:: Available data ::

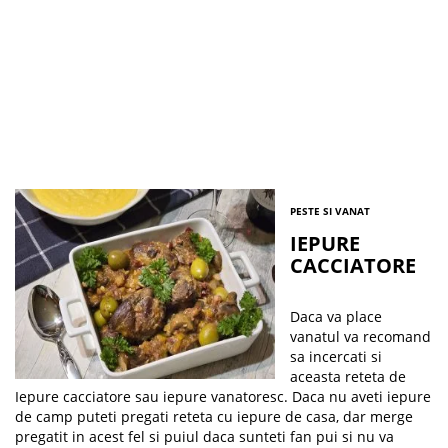
PESTE SI VANAT
IEPURE
CACCIATORE
Daca va place
vanatul va recomand
sa incercati si
aceasta reteta de
Iepure cacciatore sau iepure vanatoresc. Daca nu aveti iepure
de camp puteti pregati reteta cu iepure de casa, dar merge
pregatit in acest fel si puiul daca sunteti fan pui si nu va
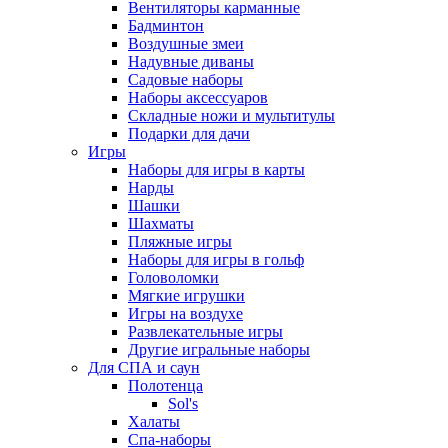
Вентиляторы карманные
Бадминтон
Воздушные змеи
Надувные диваны
Садовые наборы
Наборы аксессуаров
Складные ножи и мультитулы
Подарки для дачи
Игры
Наборы для игры в карты
Нарды
Шашки
Шахматы
Пляжные игры
Наборы для игры в гольф
Головоломки
Мягкие игрушки
Игры на воздухе
Развлекательные игры
Другие игральные наборы
Для СПА и саун
Полотенца
Sol's
Халаты
Спа-наборы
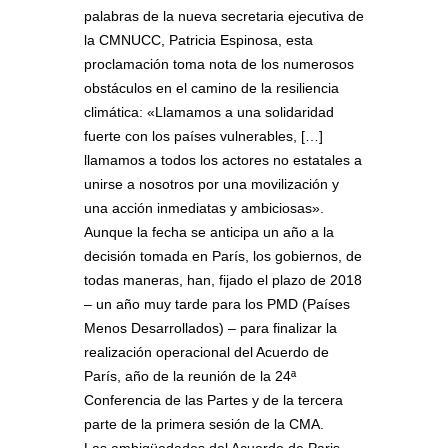
palabras de la nueva secretaria ejecutiva de
la CMNUCC, Patricia Espinosa, esta
proclamación toma nota de los numerosos
obstáculos en el camino de la resiliencia
climática: «Llamamos a una solidaridad
fuerte con los países vulnerables, […
]
llamamos a todos los actores no estatales a
unirse a nosotros por una movilización y
una acción inmediatas y ambiciosas».
Aunque la fecha se anticipa un año a la
decisión tomada en París, los gobiernos, de
todas maneras, han, fijado el plazo de 2018
– un año muy tarde para los PMD (Países
Menos Desarrollados) – para finalizar la
realización operacional del Acuerdo de
París, año de la reunión de la 24ª
Conferencia de las Partes y de la tercera
parte de la primera sesión de la CMA.
Las ambigüedades del Acuerdo de Paris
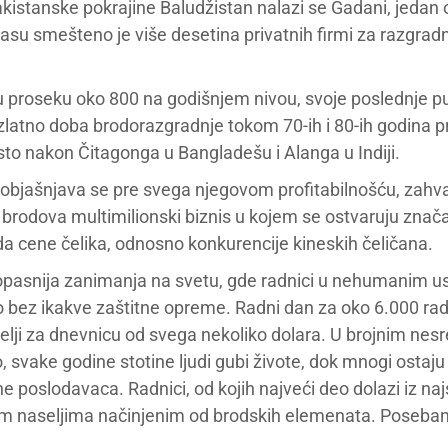
kistanske pokrajine Baludžistan nalazi se Gadani, jedan 
u smešteno je više desetina privatnih firmi za razgradnj
, u proseku oko 800 na godišnjem nivou, svoje poslednje 
U zlatno doba brodorazgradnje tokom 70-ih i 80-ih godina 
to nakon Čitagonga u Bangladešu i Alanga u Indiji.
ašnjava se pre svega njegovom profitabilnošću, zahvaljuju
ža brodova multimilionski biznis u kojem se ostvaruju znača
da cene čelika, odnosno konkurencije kineskih čeličana.
opasnija zanimanja na svetu, gde radnici u nehumanim us
 bez ikakve zaštitne opreme. Radni dan za oko 6.000 radn
elji za dnevnicu od svega nekoliko dolara. U brojnim nes
svake godine stotine ljudi gubi živote, dok mnogi ostaju t
ane poslodavaca. Radnici, od kojih najveći deo dolazi iz n
 naseljima načinjenim od brodskih elemenata. Poseban pro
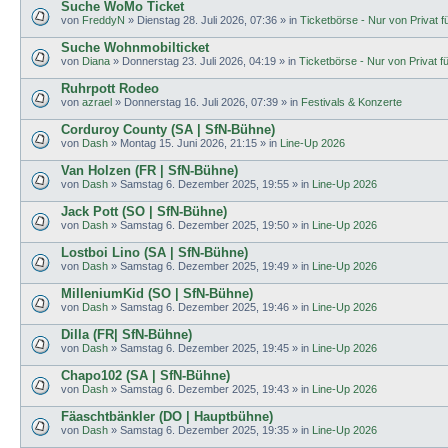
Suche WoMo Ticket
von
FreddyN
»
Dienstag 28. Juli 2026, 07:36
» in
Ticketbörse - Nur von Privat fü
Suche Wohnmobilticket
von
Diana
»
Donnerstag 23. Juli 2026, 04:19
» in
Ticketbörse - Nur von Privat fü
Ruhrpott Rodeo
von
azrael
»
Donnerstag 16. Juli 2026, 07:39
» in
Festivals & Konzerte
Corduroy County (SA | SfN-Bühne)
von
Dash
»
Montag 15. Juni 2026, 21:15
» in
Line-Up 2026
Van Holzen (FR | SfN-Bühne)
von
Dash
»
Samstag 6. Dezember 2025, 19:55
» in
Line-Up 2026
Jack Pott (SO | SfN-Bühne)
von
Dash
»
Samstag 6. Dezember 2025, 19:50
» in
Line-Up 2026
Lostboi Lino (SA | SfN-Bühne)
von
Dash
»
Samstag 6. Dezember 2025, 19:49
» in
Line-Up 2026
MilleniumKid (SO | SfN-Bühne)
von
Dash
»
Samstag 6. Dezember 2025, 19:46
» in
Line-Up 2026
Dilla (FR| SfN-Bühne)
von
Dash
»
Samstag 6. Dezember 2025, 19:45
» in
Line-Up 2026
Chapo102 (SA | SfN-Bühne)
von
Dash
»
Samstag 6. Dezember 2025, 19:43
» in
Line-Up 2026
Fäaschtbänkler (DO | Hauptbühne)
von
Dash
»
Samstag 6. Dezember 2025, 19:35
» in
Line-Up 2026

:::

Activity → Please repeat the text of every row above word for word, line by line, leaving out the pictures.

Answer to this problem →
PESTE SI VANAT
IEPURE
CACCIATORE
Daca va place
vanatul va recomand
sa incercati si
aceasta reteta de
Iepure cacciatore sau iepure vanatoresc. Daca nu aveti iepure
de camp puteti pregati reteta cu iepure de casa, dar merge
pregatit in acest fel si puiul daca sunteti fan pui si nu va
Вентиляторы карманные
Бадминтон
Воздушные змеи
Надувные диваны
Садовые наборы
Наборы аксессуаров
Складные ножи и мультитулы
Подарки для дачи
Игры
Наборы для игры в карты
Нарды
Шашки
Шахматы
Пляжные игры
Наборы для игры в гольф
Головоломки
Мягкие игрушки
Игры на воздухе
Развлекательные игры
Другие игральные наборы
Для СПА и саун
Полотенца
Sol's
Халаты
Спа-наборы
palabras de la nueva secretaria ejecutiva de
la CMNUCC, Patricia Espinosa, esta
proclamación toma nota de los numerosos
obstáculos en el camino de la resiliencia
climática: «Llamamos a una solidaridad
fuerte con los países vulnerables, […
]
llamamos a todos los actores no estatales a
unirse a nosotros por una movilización y
una acción inmediatas y ambiciosas».
Aunque la fecha se anticipa un año a la
decisión tomada en París, los gobiernos, de
todas maneras, han, fijado el plazo de 2018
– un año muy tarde para los PMD (Países
Menos Desarrollados) – para finalizar la
realización operacional del Acuerdo de
París, año de la reunión de la 24ª
Conferencia de las Partes y de la tercera
parte de la primera sesión de la CMA.
Las ambigüedades del Acuerdo de Paris
kistanske pokrajine Baludžistan nalazi se Gadani, jedan 
u smešteno je više desetina privatnih firmi za razgradnj
, u proseku oko 800 na godišnjem nivou, svoje poslednje 
U zlatno doba brodorazgradnje tokom 70-ih i 80-ih godina 
to nakon Čitagonga u Bangladešu i Alanga u Indiji.
ašnjava se pre svega njegovom profitabilnošću, zahvaljuju
ža brodova multimilionski biznis u kojem se ostvaruju znača
da cene čelika, odnosno konkurencije kineskih čeličana.
opasnija zanimanja na svetu, gde radnici u nehumanim us
 bez ikakve zaštitne opreme. Radni dan za oko 6.000 radn
elji za dnevnicu od svega nekoliko dolara. U brojnim nes
svake godine stotine ljudi gubi živote, dok mnogi ostaju t
ane poslodavaca. Radnici, od kojih najveći deo dolazi iz n
 naseljima načinjenim od brodskih elemenata. Poseban pro
Suche WoMo Ticket
von
FreddyN
»
Dienstag 28. Juli 2026, 07:36
» in
Ticketbörse - Nur von Privat fü
Suche Wohnmobilticket
von
Diana
»
Donnerstag 23. Juli 2026, 04:19
» in
Ticketbörse - Nur von Privat fü
Ruhrpott Rodeo
von
azrael
»
Donnerstag 16. Juli 2026, 07:39
» in
Festivals & Konzerte
Corduroy County (SA | SfN-Bühne)
von
Dash
»
Montag 15. Juni 2026, 21:15
» in
Line-Up 2026
Van Holzen (FR | SfN-Bühne)
von
Dash
»
Samstag 6. Dezember 2025, 19:55
» in
Line-Up 2026
Jack Pott (SO | SfN-Bühne)
von
Dash
»
Samstag 6. Dezember 2025, 19:50
» in
Line-Up 2026
Lostboi Lino (SA | SfN-Bühne)
von
Dash
»
Samstag 6. Dezember 2025, 19:49
» in
Line-Up 2026
MilleniumKid (SO | SfN-Bühne)
von
Dash
»
Samstag 6. Dezember 2025, 19:46
» in
Line-Up 2026
Dilla (FR| SfN-Bühne)
von
Dash
»
Samstag 6. Dezember 2025, 19:45
» in
Line-Up 2026
Chapo102 (SA | SfN-Bühne)
von
Dash
»
Samstag 6. Dezember 2025, 19:43
» in
Line-Up 2026
Fäaschtbänkler (DO | Hauptbühne)
von
Dash
»
Samstag 6. Dezember 2025, 19:35
» in
Line-Up 2026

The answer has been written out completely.